A U.S. immigration judge has ordered the deportation of former Nazi death camp guard Anton Geiser to Austria or any other country that will host him.

According to a statement released by the U.S. Justice Department, 85-year-old Geiser immigrated to the United Sates from Austria in 1956 and became a naturalized U.S. citizen six years later. In 2006, a federal court in Pennsylvania revoked Geiser’s citizenship after ruling he had served as a concentration camp guard during World War II.

“As a Nazi concentration camp guard during World War II, Anton Geiser must be held to account for his role in the persecution of countless men, women and children,” Assistant U.S. Attorney General Lanny Breuer said in a statement. “The long passage of time will not diminish our resolve to deny refuge to such individuals.”

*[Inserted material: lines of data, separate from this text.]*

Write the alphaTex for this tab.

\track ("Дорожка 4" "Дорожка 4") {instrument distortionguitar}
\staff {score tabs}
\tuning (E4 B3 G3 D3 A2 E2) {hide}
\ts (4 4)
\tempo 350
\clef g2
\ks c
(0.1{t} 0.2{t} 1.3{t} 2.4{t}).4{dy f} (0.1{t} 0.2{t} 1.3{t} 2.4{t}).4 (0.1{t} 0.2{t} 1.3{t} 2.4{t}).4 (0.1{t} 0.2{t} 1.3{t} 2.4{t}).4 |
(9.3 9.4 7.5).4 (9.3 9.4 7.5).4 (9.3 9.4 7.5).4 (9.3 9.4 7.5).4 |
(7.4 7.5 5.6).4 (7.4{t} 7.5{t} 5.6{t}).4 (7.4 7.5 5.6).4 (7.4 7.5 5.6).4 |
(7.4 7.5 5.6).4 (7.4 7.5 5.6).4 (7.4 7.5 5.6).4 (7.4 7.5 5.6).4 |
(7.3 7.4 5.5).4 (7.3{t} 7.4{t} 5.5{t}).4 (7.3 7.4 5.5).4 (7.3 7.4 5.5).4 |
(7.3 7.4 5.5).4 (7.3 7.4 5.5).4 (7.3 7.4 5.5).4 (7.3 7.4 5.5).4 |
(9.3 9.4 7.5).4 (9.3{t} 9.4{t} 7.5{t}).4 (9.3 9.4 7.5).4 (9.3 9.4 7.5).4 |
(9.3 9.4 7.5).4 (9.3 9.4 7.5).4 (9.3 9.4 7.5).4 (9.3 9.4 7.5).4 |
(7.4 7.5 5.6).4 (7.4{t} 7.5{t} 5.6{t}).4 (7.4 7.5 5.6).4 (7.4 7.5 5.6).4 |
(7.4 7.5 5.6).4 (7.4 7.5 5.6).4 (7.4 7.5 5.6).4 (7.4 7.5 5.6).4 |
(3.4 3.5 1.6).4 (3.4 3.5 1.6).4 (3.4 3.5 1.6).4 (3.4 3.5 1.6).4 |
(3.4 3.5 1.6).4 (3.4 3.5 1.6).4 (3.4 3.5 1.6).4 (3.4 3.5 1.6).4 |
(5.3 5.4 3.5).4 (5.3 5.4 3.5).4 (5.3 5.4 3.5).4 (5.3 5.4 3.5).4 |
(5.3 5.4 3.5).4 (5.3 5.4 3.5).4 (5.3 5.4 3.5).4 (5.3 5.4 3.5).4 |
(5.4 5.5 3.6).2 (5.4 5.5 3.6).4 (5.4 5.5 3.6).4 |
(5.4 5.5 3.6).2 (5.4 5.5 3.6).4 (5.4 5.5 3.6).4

During the court proceedings to revoke his U.S. citizenship, Geiser claimed that he was “coercively inducted into the Nazi Waffen SS, sent to the Russian front as a combat soldier and then assigned to serve as a guard at two concentration camps.”

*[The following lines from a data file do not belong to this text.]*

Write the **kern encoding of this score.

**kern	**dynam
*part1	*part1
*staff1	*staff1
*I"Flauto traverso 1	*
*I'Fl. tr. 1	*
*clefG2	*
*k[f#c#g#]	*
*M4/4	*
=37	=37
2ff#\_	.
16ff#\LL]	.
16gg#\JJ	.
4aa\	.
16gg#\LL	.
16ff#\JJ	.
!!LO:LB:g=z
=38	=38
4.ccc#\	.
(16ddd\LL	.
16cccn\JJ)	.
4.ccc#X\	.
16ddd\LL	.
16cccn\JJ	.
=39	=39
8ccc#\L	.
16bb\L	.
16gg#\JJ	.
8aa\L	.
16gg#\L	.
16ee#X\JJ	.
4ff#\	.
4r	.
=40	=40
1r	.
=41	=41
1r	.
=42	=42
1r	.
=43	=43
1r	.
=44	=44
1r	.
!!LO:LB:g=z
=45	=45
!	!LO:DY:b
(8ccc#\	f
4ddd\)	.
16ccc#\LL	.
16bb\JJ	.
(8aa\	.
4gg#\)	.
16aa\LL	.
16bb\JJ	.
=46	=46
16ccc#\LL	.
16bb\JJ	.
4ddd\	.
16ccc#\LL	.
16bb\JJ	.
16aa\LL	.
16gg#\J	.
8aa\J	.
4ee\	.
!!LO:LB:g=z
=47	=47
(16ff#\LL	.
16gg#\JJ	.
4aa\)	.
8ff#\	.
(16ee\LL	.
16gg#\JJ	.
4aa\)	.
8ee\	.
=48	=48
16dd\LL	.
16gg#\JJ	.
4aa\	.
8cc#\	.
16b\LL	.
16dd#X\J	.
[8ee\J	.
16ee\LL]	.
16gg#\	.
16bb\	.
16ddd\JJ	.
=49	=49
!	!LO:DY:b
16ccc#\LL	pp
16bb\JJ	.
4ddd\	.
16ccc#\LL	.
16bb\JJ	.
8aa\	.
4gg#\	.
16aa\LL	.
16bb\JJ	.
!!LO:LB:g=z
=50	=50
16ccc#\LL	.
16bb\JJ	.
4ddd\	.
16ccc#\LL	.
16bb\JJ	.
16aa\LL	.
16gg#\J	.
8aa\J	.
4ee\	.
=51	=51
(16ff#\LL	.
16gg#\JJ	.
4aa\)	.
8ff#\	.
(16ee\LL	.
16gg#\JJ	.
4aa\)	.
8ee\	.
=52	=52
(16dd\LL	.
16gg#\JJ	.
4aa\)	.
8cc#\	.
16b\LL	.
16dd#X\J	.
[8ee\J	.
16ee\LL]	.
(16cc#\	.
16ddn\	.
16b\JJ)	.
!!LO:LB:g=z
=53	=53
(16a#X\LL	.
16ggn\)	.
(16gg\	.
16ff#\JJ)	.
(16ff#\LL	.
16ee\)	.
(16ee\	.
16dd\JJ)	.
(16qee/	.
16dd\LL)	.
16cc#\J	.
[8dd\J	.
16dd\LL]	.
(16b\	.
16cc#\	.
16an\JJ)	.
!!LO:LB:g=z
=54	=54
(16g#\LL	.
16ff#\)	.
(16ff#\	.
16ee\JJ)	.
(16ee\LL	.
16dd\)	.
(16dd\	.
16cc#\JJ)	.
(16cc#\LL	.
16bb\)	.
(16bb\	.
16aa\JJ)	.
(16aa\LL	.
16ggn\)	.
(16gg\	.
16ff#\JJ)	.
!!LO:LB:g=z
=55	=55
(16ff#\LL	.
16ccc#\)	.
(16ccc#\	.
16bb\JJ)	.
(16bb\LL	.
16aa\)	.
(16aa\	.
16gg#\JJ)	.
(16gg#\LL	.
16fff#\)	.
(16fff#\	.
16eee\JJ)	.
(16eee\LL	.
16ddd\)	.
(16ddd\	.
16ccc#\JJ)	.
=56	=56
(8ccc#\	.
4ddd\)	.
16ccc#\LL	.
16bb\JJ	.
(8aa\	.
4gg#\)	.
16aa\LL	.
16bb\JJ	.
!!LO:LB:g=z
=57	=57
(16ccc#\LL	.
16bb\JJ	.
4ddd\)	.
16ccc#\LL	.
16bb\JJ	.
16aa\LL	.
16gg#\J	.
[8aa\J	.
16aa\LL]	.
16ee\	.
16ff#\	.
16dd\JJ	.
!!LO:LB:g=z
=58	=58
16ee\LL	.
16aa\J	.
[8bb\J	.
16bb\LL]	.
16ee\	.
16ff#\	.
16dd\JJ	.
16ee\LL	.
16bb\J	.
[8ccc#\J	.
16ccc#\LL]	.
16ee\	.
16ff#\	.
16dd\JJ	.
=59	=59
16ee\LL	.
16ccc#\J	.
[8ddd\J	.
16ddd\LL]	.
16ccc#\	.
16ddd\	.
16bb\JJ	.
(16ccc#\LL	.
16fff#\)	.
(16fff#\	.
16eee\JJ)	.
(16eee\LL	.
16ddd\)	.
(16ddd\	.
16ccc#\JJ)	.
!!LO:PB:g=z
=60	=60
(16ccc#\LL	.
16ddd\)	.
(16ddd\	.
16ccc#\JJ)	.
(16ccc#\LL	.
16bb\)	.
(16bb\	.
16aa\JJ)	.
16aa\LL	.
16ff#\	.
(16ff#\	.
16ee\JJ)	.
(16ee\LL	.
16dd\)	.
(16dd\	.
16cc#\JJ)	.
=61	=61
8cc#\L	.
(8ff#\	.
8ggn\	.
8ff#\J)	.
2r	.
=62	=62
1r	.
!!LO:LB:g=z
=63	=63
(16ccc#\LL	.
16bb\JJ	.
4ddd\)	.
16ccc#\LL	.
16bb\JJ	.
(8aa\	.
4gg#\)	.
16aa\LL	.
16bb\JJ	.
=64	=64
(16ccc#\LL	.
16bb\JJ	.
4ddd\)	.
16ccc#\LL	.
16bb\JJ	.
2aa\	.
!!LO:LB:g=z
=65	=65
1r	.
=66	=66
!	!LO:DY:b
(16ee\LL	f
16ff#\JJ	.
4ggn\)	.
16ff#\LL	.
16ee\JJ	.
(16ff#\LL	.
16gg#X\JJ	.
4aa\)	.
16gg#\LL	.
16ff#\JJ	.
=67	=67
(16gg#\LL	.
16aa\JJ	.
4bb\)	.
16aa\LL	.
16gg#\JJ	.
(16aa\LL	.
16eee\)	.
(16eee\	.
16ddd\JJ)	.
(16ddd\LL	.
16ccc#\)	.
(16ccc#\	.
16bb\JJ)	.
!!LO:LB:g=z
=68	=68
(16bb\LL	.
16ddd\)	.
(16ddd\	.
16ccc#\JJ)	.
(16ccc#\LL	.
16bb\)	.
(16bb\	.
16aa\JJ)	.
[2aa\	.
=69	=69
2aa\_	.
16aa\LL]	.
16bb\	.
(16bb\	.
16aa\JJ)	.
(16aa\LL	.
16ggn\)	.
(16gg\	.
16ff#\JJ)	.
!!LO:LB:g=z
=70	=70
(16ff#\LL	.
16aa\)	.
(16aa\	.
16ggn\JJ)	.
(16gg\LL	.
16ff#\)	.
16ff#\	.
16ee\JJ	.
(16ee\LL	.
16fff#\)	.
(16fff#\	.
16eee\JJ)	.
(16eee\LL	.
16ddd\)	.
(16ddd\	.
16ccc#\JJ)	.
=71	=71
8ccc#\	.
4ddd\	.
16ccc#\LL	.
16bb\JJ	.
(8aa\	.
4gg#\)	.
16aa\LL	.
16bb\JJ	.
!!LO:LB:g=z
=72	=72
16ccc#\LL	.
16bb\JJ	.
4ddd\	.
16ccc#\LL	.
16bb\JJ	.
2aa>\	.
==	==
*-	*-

He argued that he did not voluntarily serve as a guard, and was there for eligible to emigrate under the Refugee Relief Act of 1953.

“Without Anton Geiser and other members of the SS Death’s Head guard battalions, the Nazi concentration camp system could not have accomplished its diabolical objectives.” Said Eli Rosenbaum, Director of Human Rights Enforcement at the US Department of Justice.